Why AI plus LCAs and EPDs is a special risk
Draft LCAs and EPDs often include unpublished recipes, supplier names, plant energy blends, and preliminary impact factors. If that content escapes, it can harm pricing power, future compliance positions, and procurement standing. Teams also worry that prompts or files might recieve model training or long retention by default.
Unlike typical office documents, these files tie to regulatory claims and future audits. That makes traceability, reproducibility, and who-touched-what logs essential, not optional.
Vet LLM vendors with a standard pack your counsel trusts
Start every vendor conversation with a consistent security and data questionnaire. The Cloud Security Alliance’s AI‑CAIQ gives you a current, structured set of controls to ask about training use, data residency, encryption, logging, incident response, and sub‑processors. Point vendors to the official AI‑CAIQ self‑assessment and expect written answers your legal team can file.
Ask for third‑party attestations that are fresh, not just logos. SOC 2 Type II, ISO 27001, and a documented breach process matter. Require explicit statements on customer data not being used for model training, retention windows, and location of storage and backups.
Configure no‑train and retention the right way
Treat no‑train as a control you verify, not a marketing claim. Require a contract clause that prohibits training on customer content and a configuration proof such as a console screenshot or API parameter reference. Pair that with short log retention, private networking, and customer‑managed keys where available. Map these controls to the NIST AI RMF Playbook actions for govern, map, measure, and manage so auditors have common language.
Keep sensitive content out of prompts whenever possible. Store source documents in your own repository, then use retrieval that sends only the smallest necessary chunks. Turn on output and input filtering for secrets and known product codes, and block uploads to general chat surfaces that bypass logging.
Redaction and dummy data that still let you test
Create prompt and document templates with selective redaction. Mask supplier names, trade names, and exact percentages while keeping structure, ranges, and units. For formulations, replace one or two proprietary components with chemically similar stand‑ins and keep total mass balance to preserve LCA math. This preserves test utility without revealing the crown jewels.
When evaluating classification, summarization, or gap‑check use cases, seed synthetic but realistic PCR sections and plant energy profiles. Validate that model performance on redacted sets tracks closely to full‑fidelity benchmarks before you expose any real data.
Contract the guardrails in NDAs and DPAs
Update NDAs and DPAs so AI uses are explicit. Include prohibitions on secondary use and model training, tight data retention, named data residency, sub‑processor pre‑approval, and audit rights. Add a requirement for secure deletion requests and a duty to notify on any incident involving prompts, embeddings, or chat logs that contain confidential business information.
For internal developers and partners, add a lightweight addendum that covers generated artifacts. Make clear that model outputs derived from confidential inputs inherit confidentiality and must remain in approved repositories.
Internal policies that unlock usage without surprises
Define data sensitivity tiers that your teams can actually remember. For example, published EPDs are Tier 1, draft EPDs and LCAs are Tier 2, and formulations and supplier pricing are Tier 3. Allow Tier 1 in approved hosted copilots, require retrieval with redaction for Tier 2, and restrict Tier 3 to isolated environments with additional review.
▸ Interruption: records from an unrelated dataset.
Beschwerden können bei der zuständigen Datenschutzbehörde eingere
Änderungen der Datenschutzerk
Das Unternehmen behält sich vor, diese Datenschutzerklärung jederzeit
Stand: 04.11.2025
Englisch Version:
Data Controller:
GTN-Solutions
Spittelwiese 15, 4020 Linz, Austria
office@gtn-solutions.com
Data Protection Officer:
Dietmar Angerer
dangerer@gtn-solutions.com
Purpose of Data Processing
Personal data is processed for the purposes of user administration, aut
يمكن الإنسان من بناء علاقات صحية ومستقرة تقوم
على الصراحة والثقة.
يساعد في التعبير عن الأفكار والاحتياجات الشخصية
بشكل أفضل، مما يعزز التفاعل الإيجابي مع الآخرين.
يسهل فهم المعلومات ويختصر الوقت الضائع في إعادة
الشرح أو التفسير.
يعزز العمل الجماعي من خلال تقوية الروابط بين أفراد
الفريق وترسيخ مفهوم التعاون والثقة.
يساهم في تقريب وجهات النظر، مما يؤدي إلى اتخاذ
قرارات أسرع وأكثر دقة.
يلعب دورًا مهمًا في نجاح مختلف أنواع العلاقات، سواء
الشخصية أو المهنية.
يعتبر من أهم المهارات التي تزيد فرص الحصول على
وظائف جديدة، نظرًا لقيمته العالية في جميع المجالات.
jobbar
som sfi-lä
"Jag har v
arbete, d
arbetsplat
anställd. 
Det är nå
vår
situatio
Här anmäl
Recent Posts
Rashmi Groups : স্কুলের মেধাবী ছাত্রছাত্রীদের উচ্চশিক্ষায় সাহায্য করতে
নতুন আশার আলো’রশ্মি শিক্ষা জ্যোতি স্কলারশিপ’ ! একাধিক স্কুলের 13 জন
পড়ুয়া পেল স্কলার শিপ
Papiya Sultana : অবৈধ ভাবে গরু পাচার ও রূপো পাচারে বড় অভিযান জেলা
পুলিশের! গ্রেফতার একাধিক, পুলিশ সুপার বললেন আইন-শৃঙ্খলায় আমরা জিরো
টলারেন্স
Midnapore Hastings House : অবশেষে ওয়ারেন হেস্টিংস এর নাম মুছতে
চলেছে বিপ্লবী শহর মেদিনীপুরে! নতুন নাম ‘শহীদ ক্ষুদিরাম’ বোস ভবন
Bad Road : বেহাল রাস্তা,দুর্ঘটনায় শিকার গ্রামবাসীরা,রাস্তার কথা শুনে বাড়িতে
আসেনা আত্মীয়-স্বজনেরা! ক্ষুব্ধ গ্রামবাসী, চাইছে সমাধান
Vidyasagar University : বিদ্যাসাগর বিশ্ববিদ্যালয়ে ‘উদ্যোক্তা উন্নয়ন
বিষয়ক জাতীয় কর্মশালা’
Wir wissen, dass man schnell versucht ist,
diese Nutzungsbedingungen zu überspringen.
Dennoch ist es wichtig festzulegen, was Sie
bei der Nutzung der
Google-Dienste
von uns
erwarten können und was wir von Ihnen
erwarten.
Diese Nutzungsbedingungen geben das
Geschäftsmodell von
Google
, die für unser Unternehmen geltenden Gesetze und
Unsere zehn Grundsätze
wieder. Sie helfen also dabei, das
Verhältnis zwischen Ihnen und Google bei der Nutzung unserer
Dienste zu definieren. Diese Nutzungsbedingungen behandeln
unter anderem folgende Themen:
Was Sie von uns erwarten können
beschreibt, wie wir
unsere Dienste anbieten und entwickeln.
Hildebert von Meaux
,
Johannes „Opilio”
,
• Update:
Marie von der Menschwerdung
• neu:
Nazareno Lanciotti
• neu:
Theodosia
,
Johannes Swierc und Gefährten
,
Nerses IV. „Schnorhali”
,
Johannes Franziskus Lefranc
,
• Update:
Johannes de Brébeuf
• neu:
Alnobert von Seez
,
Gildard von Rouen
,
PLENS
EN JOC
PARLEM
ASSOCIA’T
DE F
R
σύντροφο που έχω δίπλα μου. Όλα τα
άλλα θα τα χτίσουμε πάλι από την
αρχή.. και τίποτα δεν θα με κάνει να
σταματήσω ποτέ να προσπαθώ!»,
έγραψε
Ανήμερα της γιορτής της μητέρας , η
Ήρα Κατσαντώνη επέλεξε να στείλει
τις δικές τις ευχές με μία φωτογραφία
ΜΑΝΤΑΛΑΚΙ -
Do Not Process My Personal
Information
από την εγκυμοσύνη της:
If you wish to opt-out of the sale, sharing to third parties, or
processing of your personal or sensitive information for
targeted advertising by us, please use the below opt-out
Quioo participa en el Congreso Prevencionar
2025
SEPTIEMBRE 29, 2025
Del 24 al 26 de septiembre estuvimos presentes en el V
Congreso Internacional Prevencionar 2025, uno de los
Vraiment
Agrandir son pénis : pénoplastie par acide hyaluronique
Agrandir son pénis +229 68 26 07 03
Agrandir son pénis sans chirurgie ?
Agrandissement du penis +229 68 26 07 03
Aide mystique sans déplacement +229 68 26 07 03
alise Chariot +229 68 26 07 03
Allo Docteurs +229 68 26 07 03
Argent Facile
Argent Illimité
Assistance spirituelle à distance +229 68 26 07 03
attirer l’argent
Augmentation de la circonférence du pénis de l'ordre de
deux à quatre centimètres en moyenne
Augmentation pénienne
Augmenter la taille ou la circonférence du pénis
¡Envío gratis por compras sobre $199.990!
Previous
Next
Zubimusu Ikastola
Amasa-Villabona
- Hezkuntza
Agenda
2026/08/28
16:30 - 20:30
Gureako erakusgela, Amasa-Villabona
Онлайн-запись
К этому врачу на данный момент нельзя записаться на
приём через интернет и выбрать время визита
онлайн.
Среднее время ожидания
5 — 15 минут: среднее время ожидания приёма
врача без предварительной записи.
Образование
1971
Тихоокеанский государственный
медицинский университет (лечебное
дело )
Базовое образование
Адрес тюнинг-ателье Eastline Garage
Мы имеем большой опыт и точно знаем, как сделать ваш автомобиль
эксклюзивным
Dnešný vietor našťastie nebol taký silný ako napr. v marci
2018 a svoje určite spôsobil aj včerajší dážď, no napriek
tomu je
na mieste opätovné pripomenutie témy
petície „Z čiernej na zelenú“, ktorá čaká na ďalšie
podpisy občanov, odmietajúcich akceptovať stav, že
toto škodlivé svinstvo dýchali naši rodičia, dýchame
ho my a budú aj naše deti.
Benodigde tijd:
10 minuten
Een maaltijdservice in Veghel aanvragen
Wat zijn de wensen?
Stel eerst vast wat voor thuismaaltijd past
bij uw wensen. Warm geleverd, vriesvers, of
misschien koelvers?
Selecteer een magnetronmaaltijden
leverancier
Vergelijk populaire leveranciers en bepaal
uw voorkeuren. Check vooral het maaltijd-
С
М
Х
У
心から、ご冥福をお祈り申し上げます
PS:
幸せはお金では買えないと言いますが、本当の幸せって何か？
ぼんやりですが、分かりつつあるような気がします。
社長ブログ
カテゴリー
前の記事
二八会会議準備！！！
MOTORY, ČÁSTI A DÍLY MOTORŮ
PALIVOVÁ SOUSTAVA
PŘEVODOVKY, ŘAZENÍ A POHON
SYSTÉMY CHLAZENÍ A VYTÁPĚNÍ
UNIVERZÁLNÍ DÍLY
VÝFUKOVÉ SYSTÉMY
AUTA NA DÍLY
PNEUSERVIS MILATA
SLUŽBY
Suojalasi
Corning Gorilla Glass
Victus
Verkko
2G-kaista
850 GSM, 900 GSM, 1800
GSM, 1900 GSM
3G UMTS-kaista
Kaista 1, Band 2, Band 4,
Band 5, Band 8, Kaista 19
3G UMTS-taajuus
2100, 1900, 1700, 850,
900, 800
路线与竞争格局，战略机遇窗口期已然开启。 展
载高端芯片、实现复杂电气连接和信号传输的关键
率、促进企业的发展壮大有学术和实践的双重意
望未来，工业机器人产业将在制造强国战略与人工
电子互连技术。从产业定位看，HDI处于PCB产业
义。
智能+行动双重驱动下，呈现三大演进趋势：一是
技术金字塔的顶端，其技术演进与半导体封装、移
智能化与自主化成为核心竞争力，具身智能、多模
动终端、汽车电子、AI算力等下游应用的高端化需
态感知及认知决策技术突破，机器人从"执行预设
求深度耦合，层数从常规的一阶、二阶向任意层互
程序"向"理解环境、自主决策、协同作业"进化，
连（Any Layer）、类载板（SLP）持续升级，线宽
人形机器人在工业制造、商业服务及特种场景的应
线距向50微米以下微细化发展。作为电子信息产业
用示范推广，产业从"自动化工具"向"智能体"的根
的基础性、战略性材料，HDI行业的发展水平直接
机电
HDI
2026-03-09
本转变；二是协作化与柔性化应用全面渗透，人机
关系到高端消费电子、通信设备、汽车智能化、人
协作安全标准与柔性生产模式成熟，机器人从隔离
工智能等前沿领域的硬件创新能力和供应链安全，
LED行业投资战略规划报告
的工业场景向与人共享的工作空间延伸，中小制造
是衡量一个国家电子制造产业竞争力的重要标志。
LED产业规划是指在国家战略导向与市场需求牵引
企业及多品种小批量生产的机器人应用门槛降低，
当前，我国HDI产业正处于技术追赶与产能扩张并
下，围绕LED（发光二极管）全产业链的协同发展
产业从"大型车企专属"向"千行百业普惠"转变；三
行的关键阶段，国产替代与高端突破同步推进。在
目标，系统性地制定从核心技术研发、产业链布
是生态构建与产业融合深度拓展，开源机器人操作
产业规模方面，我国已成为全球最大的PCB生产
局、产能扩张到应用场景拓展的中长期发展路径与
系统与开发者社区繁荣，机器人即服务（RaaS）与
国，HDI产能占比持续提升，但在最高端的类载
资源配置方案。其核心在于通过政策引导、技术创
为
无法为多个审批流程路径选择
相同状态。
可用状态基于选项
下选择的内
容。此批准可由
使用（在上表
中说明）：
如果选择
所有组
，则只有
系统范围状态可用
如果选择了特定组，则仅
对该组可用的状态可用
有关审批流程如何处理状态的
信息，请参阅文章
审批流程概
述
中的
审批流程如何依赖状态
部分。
Backstop usage with secure defaults for developers. Reference the 2025 OWASP Top 10 for LLM Applications to prevent common failure modes like prompt injection, excessive data exposure, and insecure output handling. Require human review for any customer‑facing text that cites unpublished impact numbers.
EPD programs and public procurement are tightening in 2026
Federal attention on embodied carbon continues to rise, and more bids ask for product‑specific EPDs. EPA signaled plans to set additional thresholds and support EPD adoption through 2025 activities, with program work rolling into 2026. See EPA’s update on cleaner construction materials and expected thresholds by the end of 2025 here.
A pragmatic rollout path
Pick one narrow workflow, like summarizing published EPDs or auto‑checking draft tables for missing fields. Run it with vetted vendors, no‑train configured, and templated redaction. Track cycle time saved and error rates. When the controls hold up and the utility is clear, expand to the next workflow that offers value without exposing formulations.